ITDR Security Assessment
proof-of-value experience
ITDR Security Assessment
proof-of-value experience
Across Huntress trials, the clearest proof of value was still a live incident—but that created a value paradox. Only about 30% of trialists who installed a Huntress product received an incident report during trial, yet win rate jumped to over 50% when something was found and stayed under 15% when nothing was caught. Huntress’ Managed Identity Threat Detection & Response (ITDR) was especially promising because it was low-lift to set up, nearly 40% of newly connected tenants showed a finding during trial, and Huntress already had rich tenant data to work with. The challenge was designing a fast, credible way for users to understand what Huntress could see and why it was worth broader deployment, even when no threat was caught right away.
How do you help a brand-new tenant feel value quickly, before a major incident ever happens?
The ITDR Security Assessment — a report experience designed to give users a clear snapshot of their identity risk, show what Huntress was monitoring, and make the product’s value tangible right after onboarding.
Instead of asking users to trust that protection was working in the background, the assessment helped them see it. It gave them something they could review themselves, bring to a boss or client, and use to justify broader rollout even if no incident had been caught yet.
Show value without relying on a live incident to prove the product works.
Create a stronger first impression during the onboarding and trial experience.
Make identity risk understandable in plain language, not just visible to security experts.
Give partners and prospects something polished they could share internally or with clients.
I was the designer for ITDR and saw the assessment from concept through delivery. I worked with the PLG team, a small team dedicated to experiments like this, to shape the assessment into an intentional proof-of-value moment inside the trial journey.
My work went beyond the assessment artifact itself. I designed the full UX around it—from the first impression in the product, to the onboarding updates that introduced it, to the dashboard and Trial Manager touchpoints that helped explain its value, to the experience of getting it into the user’s inbox. I also shaped the report structure and storytelling so the entire journey felt useful, credible, and cohesive.
The clearest insight was that the product could not stay silent until something bad happened. Huntress already knew how to create trust when it caught something real, but we needed a parallel path for the far more common case where nothing dramatic surfaced during a trial.
That led to a bigger shift in thinking: what if incidents were not the only engagement driver? What if a prospect could still walk away saying, “I trust this. This is working. I’m protected,” even when no threat had been caught?
This also fit the way the PLG team approached experiments: start with the outcome we wanted to create, pull out the most important insight, form a hypothesis, run the experiment, and learn from the result.

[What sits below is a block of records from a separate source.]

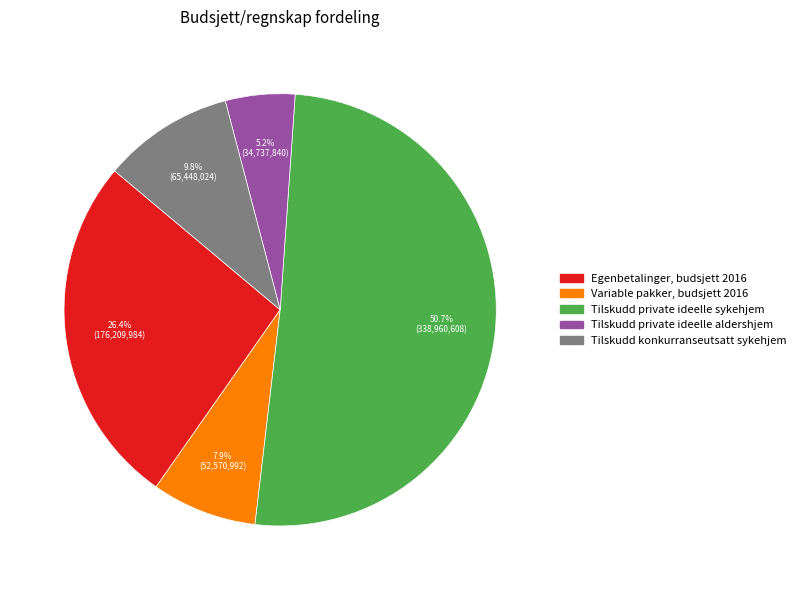

The Egenbetalinger, budsjett 2016 slice represents 37% of the pie. True or false?

False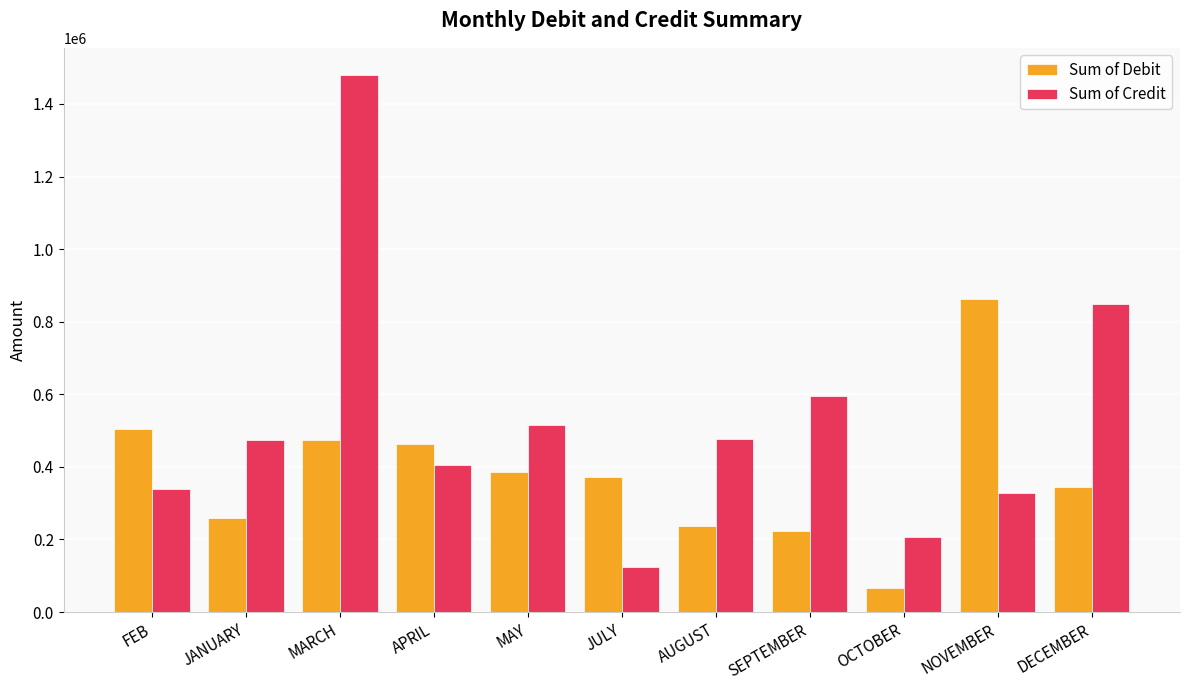

At which label does Sum of Credit reach its minimum?

JULY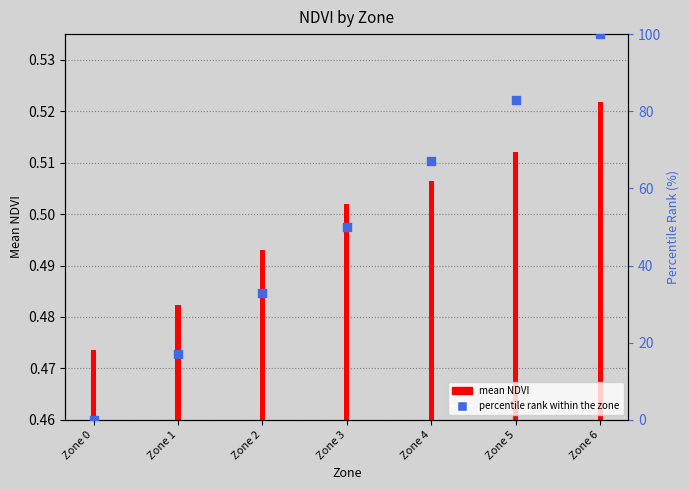

Which series contains the lowest Y value?

percentile rank within the zone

It needed to help people understand what Huntress had found, why it mattered, and what that said about the health of their environment. The report needed to feel substantial enough to be worth sharing, but simple enough that someone outside the product could understand it quickly.
To shape that experience, I mapped the end-to-end journey from campaign entry point through setup, report delivery, and follow-on product engagement. That helped the team align on where the assessment fit, what it needed to unlock, and how it could connect a lightweight trial to a stronger next step.
Many prospects evaluate several tools at once, install lightly, and never deploy widely enough to experience the full value on their own. The assessment gave Huntress a way to meet that reality instead of depending on ideal usage patterns.
That made the experience strategically important. It helped bridge the gap between limited trial engagement and broader confidence in the product.
The assessment was built and launched as a PLG experiment, with the team planning to measure whether it improved outcomes like activation, sales conversations, and conversion speed.
That framing mattered to the design work because we were not creating a static deliverable for its own sake. We were designing a new value moment inside the customer journey and learning whether it could change behavior.
We framed the assessment as a grounded, educational snapshot of the tenant, not a broad audit or a marketing piece. That kept the experience credible and helped users understand Huntress’ real ITDR value.
Because many tenants would not have suspicious activity, the report could not rely on a dramatic reveal. I designed it to still teach, reassure, and show what Huntress was capable of finding even when nothing was flagged yet.
The assessment had to be easy to notice in the trial journey, simple to share, and strong enough to support follow-up conversations. That meant clear surfacing, a polished artifact, and a human CTA that could help tee up the next sales conversation.